This position will lead a small team of Scientific Liaisons (SLs) specialized in Personalized Medicines and will report to the Senior Director Healthcare Quality and Safety (HQS).This role serves as the leader in managing the Personalized Medicines efforts of the Compounding Expert Committee and other associated activities. The incumbent shall be recognized internally as the key opinion leader to provide the scientific background needed to establish new areas of concentration in the Personalized Medicine arena, including but not limited to new technologies required for medical device standards, compounding preparation monographs, and General Chapters.
Roles and Responsibilities
Provide guidance to senior management on Strategic Planning and presentations for Compounding/Personalized Medicine Standards and pipeline.
Plan and manage the Expert Committee member selection for the new cycle and provide guidance in preparing 5-year work plans.
Mentor scientific liaisons in preparing new chair for assuming leadership of the incoming Expert Committee.
Provide guidance to the SL Team in forming Subcommittees and Expert Panels for the new 2020-2025 Compounding Expert Committee and executing workplans.
Develop/Lead presentations to USP leadership on plans/work status related to HQS, Expert Committees and SLs
As key opinion leader, provide consultation and guidance to scientific liaisons and USP partners as it relates to issues surrounding personalized medicine and related public health issues.
Provide interpretation and guidance on subject correspondence pertaining to health- related inquiries.
Keep abreast of the latest research, trends, and new developments current trends and developments specific to Personalized Medicines.
Manage delivery of high-quality documentation for Expert Committee Meetings and subcommittee WebEx working meetings.
Serve as a USP key opinion leader for Personalized Medicine at regulatory meetings, professional organization events and scientific meetings.
Grow USP’s brand as a thought leader in the field of Personalized Medicines through public presentations, seminar attendance and speaking events.

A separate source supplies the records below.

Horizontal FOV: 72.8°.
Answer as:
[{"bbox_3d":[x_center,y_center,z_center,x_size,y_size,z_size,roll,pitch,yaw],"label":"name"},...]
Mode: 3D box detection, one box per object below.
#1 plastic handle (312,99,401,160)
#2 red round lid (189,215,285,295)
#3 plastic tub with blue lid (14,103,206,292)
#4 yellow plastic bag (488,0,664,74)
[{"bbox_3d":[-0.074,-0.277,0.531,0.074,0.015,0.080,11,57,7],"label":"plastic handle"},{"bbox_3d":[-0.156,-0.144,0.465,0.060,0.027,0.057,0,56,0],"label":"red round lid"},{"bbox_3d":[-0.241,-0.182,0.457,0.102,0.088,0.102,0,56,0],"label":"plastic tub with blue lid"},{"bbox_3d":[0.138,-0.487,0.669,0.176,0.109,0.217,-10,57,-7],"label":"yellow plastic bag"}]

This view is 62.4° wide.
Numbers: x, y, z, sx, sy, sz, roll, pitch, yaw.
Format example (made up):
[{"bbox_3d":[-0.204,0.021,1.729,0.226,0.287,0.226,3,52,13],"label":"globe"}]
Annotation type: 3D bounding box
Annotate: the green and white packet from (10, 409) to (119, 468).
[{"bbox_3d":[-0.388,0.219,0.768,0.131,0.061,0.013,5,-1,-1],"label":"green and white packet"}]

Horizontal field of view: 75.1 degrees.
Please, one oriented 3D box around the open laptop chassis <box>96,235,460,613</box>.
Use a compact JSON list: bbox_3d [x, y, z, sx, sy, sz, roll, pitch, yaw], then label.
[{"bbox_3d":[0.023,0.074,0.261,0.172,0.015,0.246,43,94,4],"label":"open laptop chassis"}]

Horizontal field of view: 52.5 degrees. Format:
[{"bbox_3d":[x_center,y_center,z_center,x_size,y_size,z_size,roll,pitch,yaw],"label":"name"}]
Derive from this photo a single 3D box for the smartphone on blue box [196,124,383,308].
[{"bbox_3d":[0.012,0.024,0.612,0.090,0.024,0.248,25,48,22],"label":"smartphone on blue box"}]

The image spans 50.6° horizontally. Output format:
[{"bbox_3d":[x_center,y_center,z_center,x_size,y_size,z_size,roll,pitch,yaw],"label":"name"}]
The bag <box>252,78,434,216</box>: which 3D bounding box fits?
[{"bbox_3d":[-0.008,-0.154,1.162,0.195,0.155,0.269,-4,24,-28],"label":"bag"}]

Provide support and presentation assistance for USP HQS educational activities.
Mentor the scientific liaisons in their career paths and leadership skill development
Generous paid time off – 14 paid holidays, 10 sick days and 15 vacation days per year to start
An annual 401(k) contribution, beginning after 1 year of service, of 10% of pay (base and bonus) every pay period that vests immediately
Comprehensive individual and family healthcare plans with affordable premiums and low annual deductibles ($250/individual or $500/family)
Pharmacist with PharmD/ Pharmacist Attorney with 6 years experience (or MS in Health-related field with 8 years experience or equivalent education/years experience)
Minimum of 4 years’ experience managing, leading teams, or mentoring.
Possess knowledge of patient safety issues and National Strategy for Quality Improvement in Healthcare.
Possess knowledge of applicable Federal Food, Drug and Cosmetic laws, regulations, and/or codes as they relate to pharmaceutical products and compounded preparations.
Possess knowledge of the FDA’s Drug Quality and Security Act of 2013, Compliance Policy Guide (CPG) for both human and animal drug use, OSHA regulations on hazardous drugs, and NIOSH Alert on exposure to antineoplastic drugs.
Strong analytical skills, project management skills as well as experience overseeing strategic initiatives required.
Well-developed organizational, interpersonal communications, negotiation, writing, and strong listening skills.
Results driven with demonstrated successful outcomes.
Possesses strong coaching and management skills.
Familiarity with key pharmacy/professional organizations (ASHP, APHA, NABP, ANA other)
Telecommuting is allowed.
Internal Number: 1696-679
About United States Pharmacopeia
The U.S. Pharmacopeial Convention (USP) is a scientific nonprofit organization that sets standards for the identity, strength, quality, and purity of medicines, food ingredients, and dietary supplements manufactured, distributed and consumed worldwide. USP’s drug standards are enforceable in the United States by the Food and Drug Administration, and these standards are used in more than 140 countries.
Being a part of USP means belonging to a diverse culture made up of more than 1,000 talented professionals working together at five international locations. We share our expertise in science, IT, human resources, quality assurance, communications, administrative management, and more...all to support an overall mission dedicated to making a difference by providing standards and programs that help improve the quality of medicines, dietary supplements, and foods worldwide.